Armenier bittet Deutschland um Hilfe für Berg-Karabach

Friedensgespräche möglich?

In der seit Ende September umkämpften Region stehen sich auch Christen und von der Türkei unterstützte islamistische Kämpfer gegenüber, nachdem Christen und Muslime dort lange friedlich zusammenlebten. Wird der Konflikt jetzt religiös aufgeladen?

Die Region Berg-Karabach / © Damian Pankowiec (shutterstock)
Die Region Berg-Karabach / © Damian Pankowiec ( shutterstock )

Beide Länder brächten Deutschland Vertrauen entgegen; daher habe es die Möglichkeit, zu Friedensgesprächen einzuladen, sagte der Kölner Rechtsanwalt und Vertreter der Diözese der Armenischen Kirche in Deutschland, Ilias Uyar, am Dienstag vor der Bundespressekonferenz in Berlin. Hilfreich wären aus seiner Sicht auch eine Bundestagsresolution, in der das Eingreifen der Türkei in den Konflikt verurteilt werde, sowie logistische und humanitäre Unterstützung.

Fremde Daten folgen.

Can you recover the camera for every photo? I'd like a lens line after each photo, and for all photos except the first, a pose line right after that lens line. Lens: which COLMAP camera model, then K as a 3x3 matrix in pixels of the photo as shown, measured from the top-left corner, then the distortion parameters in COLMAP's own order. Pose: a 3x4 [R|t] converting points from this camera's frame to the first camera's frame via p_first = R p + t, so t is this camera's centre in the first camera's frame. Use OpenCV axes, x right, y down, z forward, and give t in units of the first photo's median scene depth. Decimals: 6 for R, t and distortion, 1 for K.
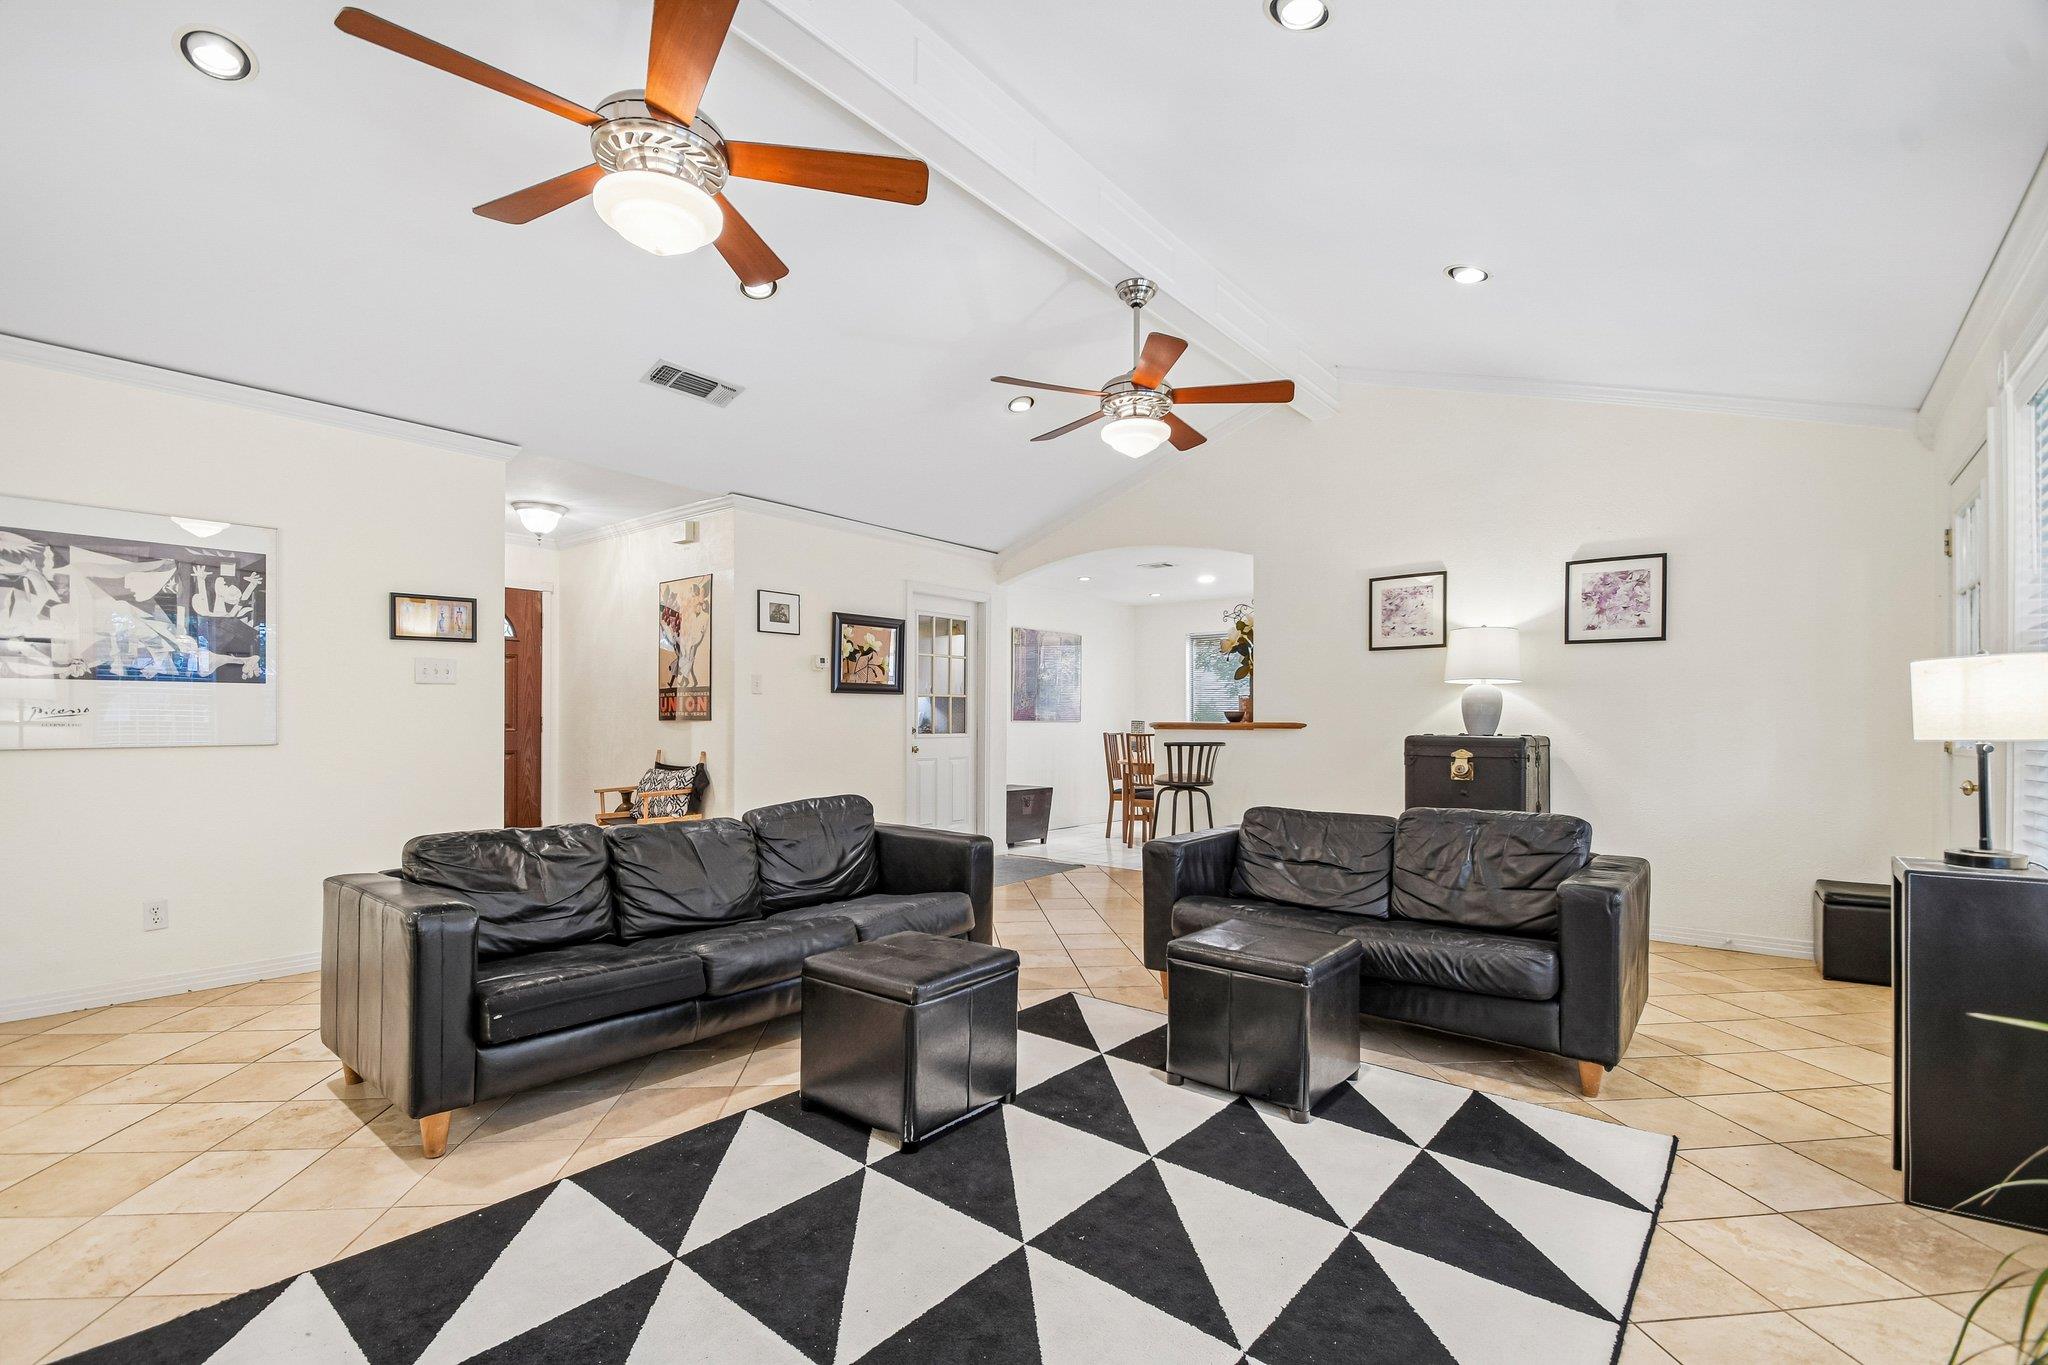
lens RADIAL K [[861.8, 0, 1062.8], [0, 861.8, 717.2], [0, 0, 1]] dist [-0.001474, -0.015044]
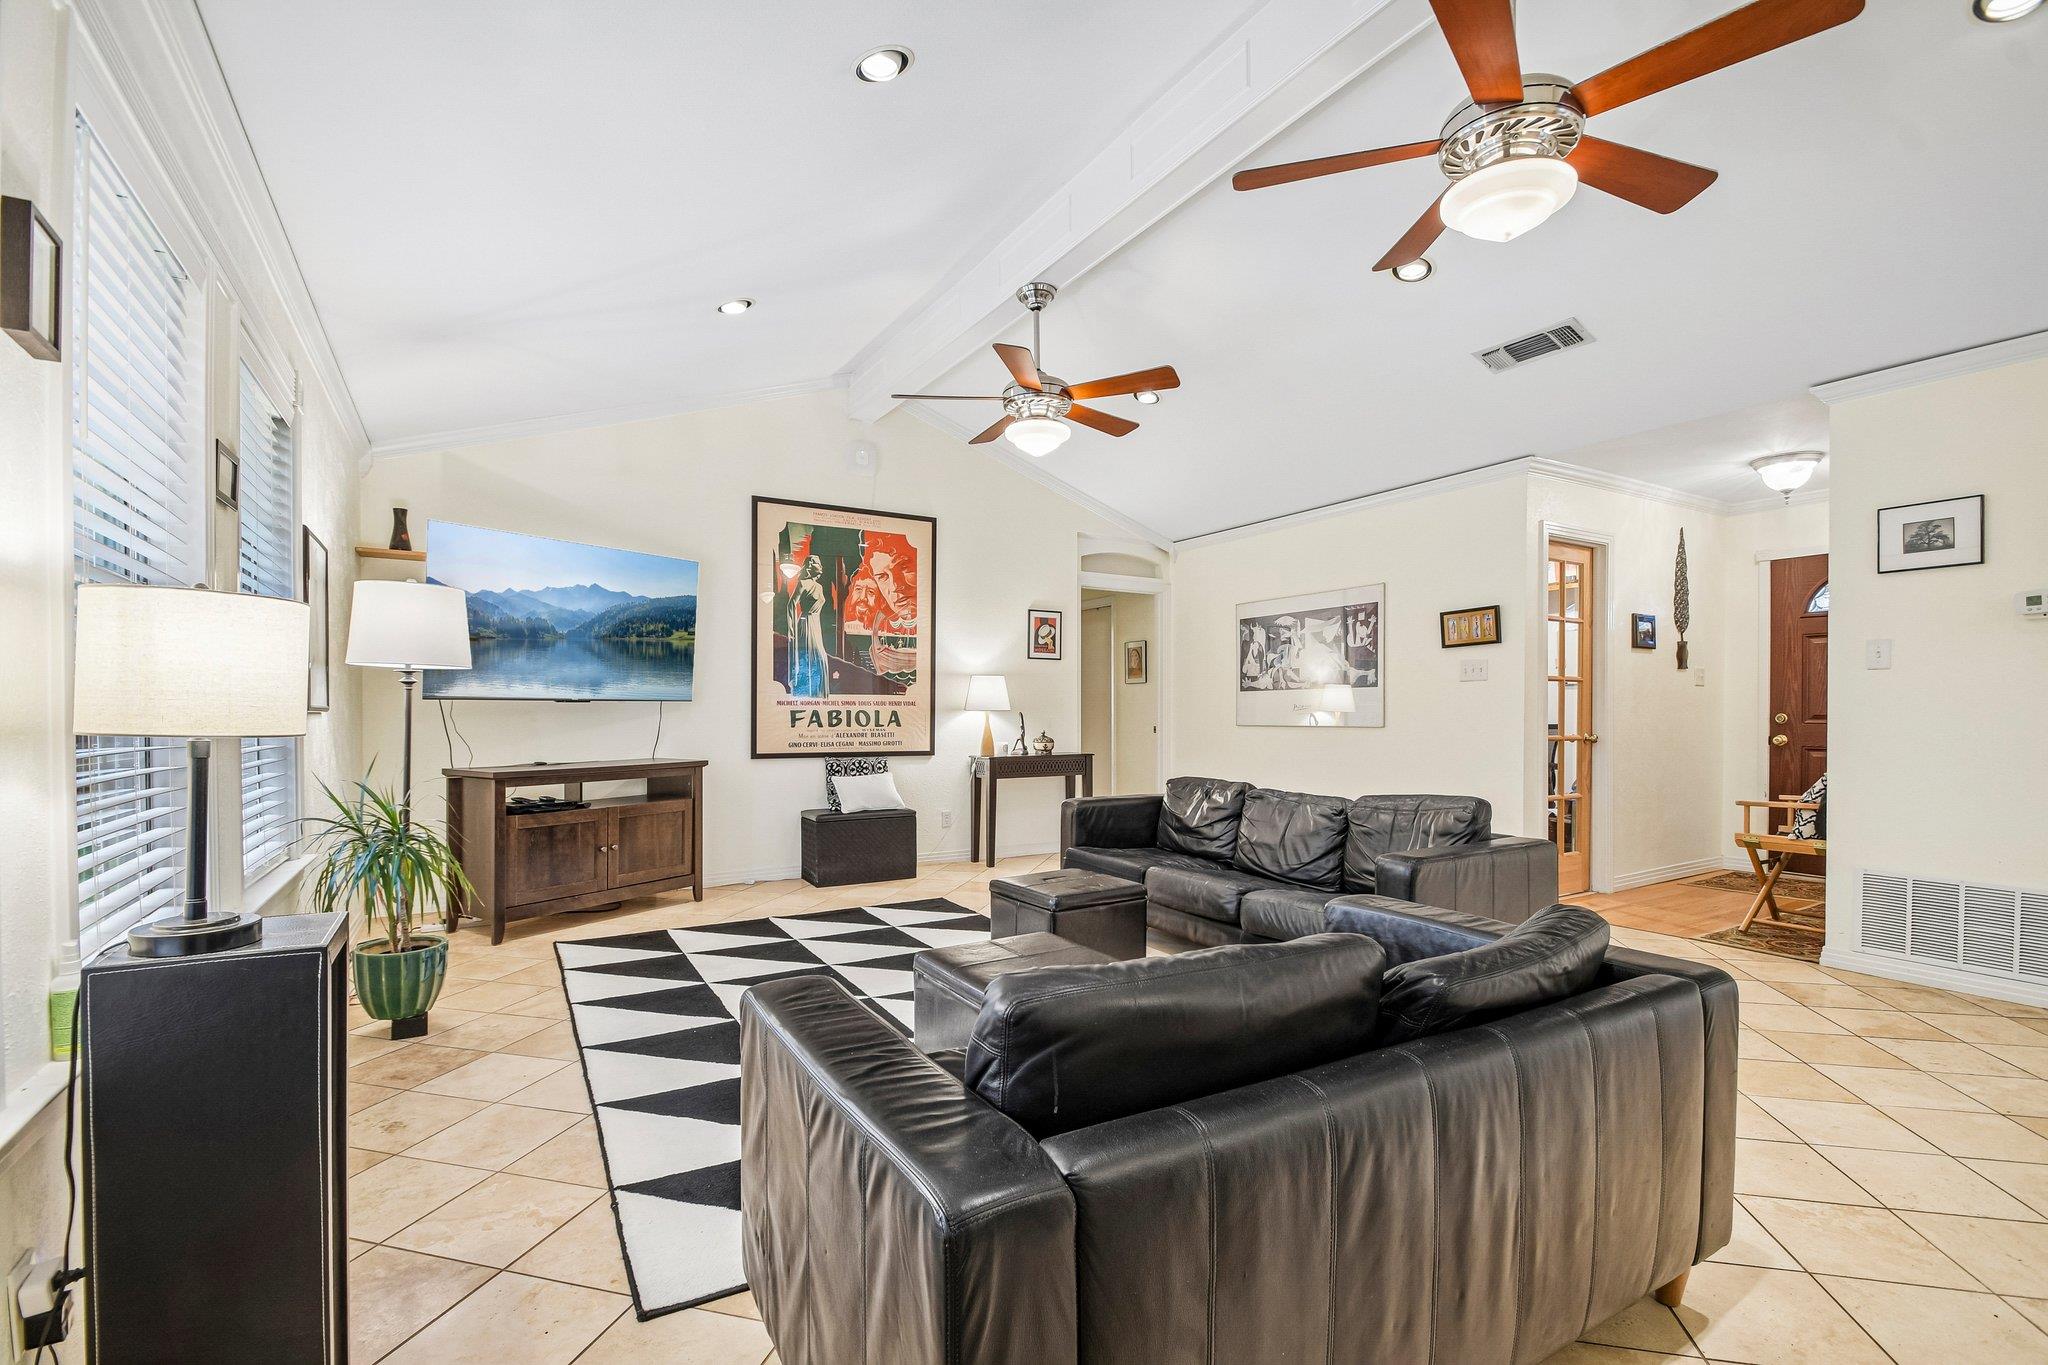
lens RADIAL K [[905.2, 0, 1019.6], [0, 905.2, 713.9], [0, 0, 1]] dist [0.015929, -0.016821]
pose [[-0.346204, 0.000891, -0.938159, 0.517100], [0.006370, 0.999979, -0.001401, 0.004721], [0.938138, -0.006461, -0.346202, 0.614383]]
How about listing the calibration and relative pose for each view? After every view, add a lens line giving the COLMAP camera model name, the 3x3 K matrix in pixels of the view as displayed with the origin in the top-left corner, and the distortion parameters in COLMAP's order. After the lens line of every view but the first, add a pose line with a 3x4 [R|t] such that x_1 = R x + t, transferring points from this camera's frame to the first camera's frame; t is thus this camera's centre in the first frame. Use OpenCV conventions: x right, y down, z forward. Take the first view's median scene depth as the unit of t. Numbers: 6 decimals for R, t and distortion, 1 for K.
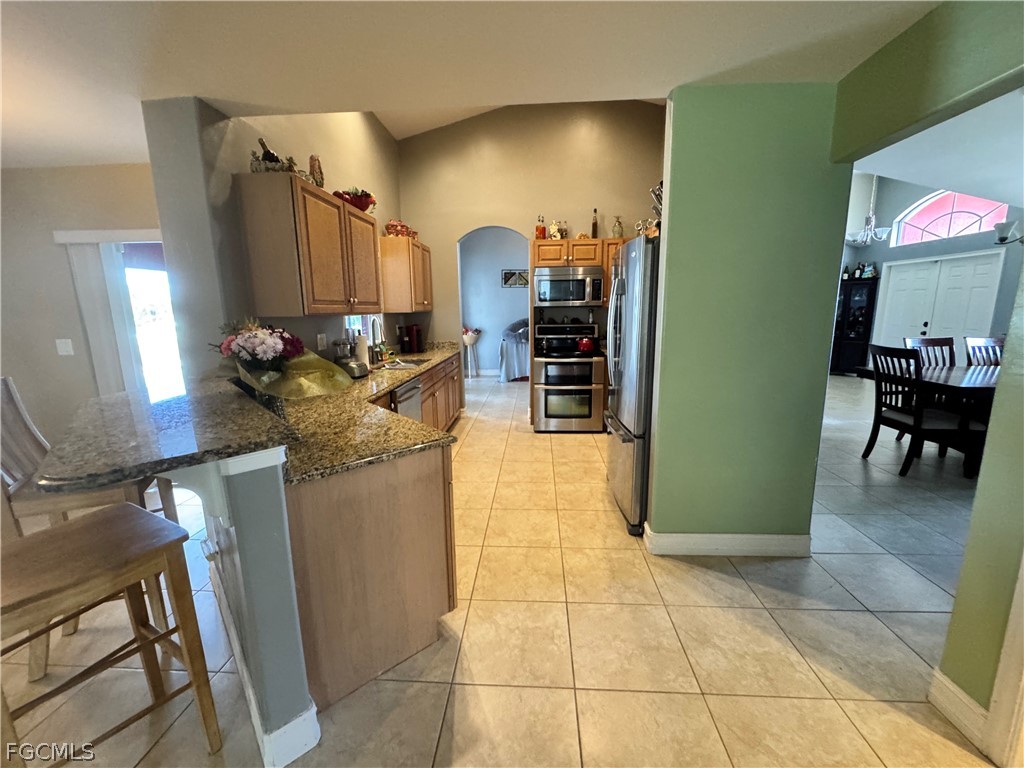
lens RADIAL K [[420.7, 0, 512.0], [0, 420.7, 384.0], [0, 0, 1]] dist [0.000340, -0.000130]
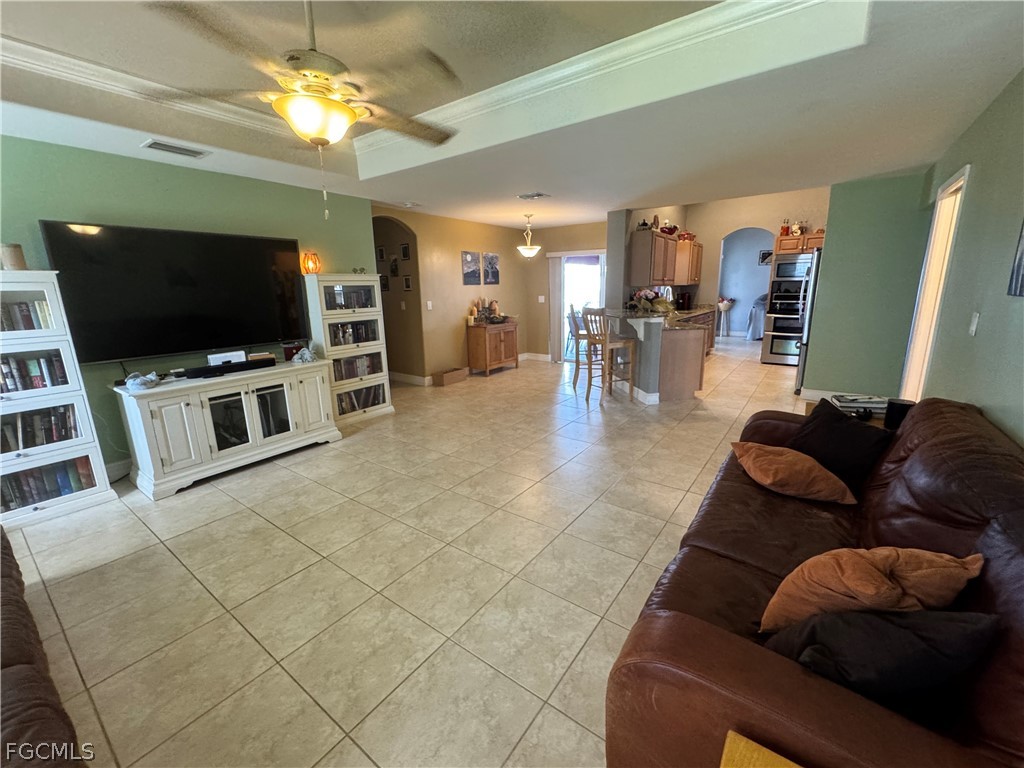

Kämpfe seit Ende September

Vertreter der armenischen Kirche und Zivilgesellschaft in Deutschland haben Bundestag und Bundesregierung aufgerufen, sich für eine Beilegung des Konflikts einzusetzen.  In der Region Berg-Karabach im Südkaukasus leben überwiegend Armenier. Völkerrechtlich gehört das Gebiet zu Aserbaidschan, zu dem es in der Zeit der ehemaligen Sowjetunion geschlagen wurde. Armenien unterstützt die 1991 ausgerufene, international nicht anerkannte "Republik Berg-Karabach", die Türkei steht an der Seite Aserbaidschans.

Die gegenwärtigen Kämpfe begannen am 27. September und sind die schwersten seit dem Krieg von 1991 bis 1994, in dem rund 30.000 Menschen getötet wurden. Eine am Sonntag vereinbarte Waffenruhe ist brüchig.

Zentralrat der Armenier fordert Wirtschaftssanktionen

Auch der armenische Botschafter in Deutschland, Ashot Smbatyan, sowie Vertreter armenischer Organisationen setzten sich für eine stärkere Rolle Deutschlands zur Beilegung des Konflikts ein. Smbatyan forderte die Bundesregierung auf, die Verantwortung Aserbaidschans und die negative Rolle der Türkei klar zu benennen.

Antranig Aznavour vom Zentralrat der Armenier in Deutschland forderte Wirtschaftssanktionen und ein Waffenembargo für die beiden Staaten. Der Präsident der armenischen Wohlfahrtsorganisation AGBU Germany, Georgi Ambarzumjan, erklärte, es sei nicht korrekt, Berg-Karabach völkerrechtlich Aserbaidschan zuzuordnen. Smbatyan bezeichnete das Gebiet als "De-facto-Staat".

Armenischer Bischof: Kein Konflikt zwischen Christen und Muslimen

Der Primas der Diözese der Armenischen Kirche in Deutschland, Bischof Serovpe Isakhanyan, betonte, es handele sich nicht um einen religiösen Konflikt zwischen christlichen Armeniern und muslimischen Aserbaidschanern. Beide Religionen hätten in der Region jahrhundertelang friedlich koexistiert.

Unter Hinweis auf die "gezielte" Bombardierung der Christ-Erlöser-Kathedrale in der Stadt Schuschi, die ein Wahrzeichen Berg-Karabachs sei, durch aserbaidschanische Truppen am 8. Oktober fügte der Bischof hinzu, es gebe offenbar Bemühungen, den Konflikt religiös aufzuladen. So würden etwa auch von der Türkei islamistische Kämpfer in die Region gebracht.

Friedensgebete für Berg-Karabach

In den 16 armenischen Kirchengemeinden in Deutschland finden nach Angaben Isakhanyans seit dem 27. September täglich Friedensgebete für Berg-Karabach statt. Es gebe keinen gerechten Krieg und keine Alternative zum Frieden, betonte der Bischof. Allerdings hätten Menschen, deren Existenz bedroht werde, das Recht, sich gegen Angriffe zu verteidigen. In Deutschland leben nach Angaben Ambarzumjans bis zu 100.000 Menschen armenischer Herkunft.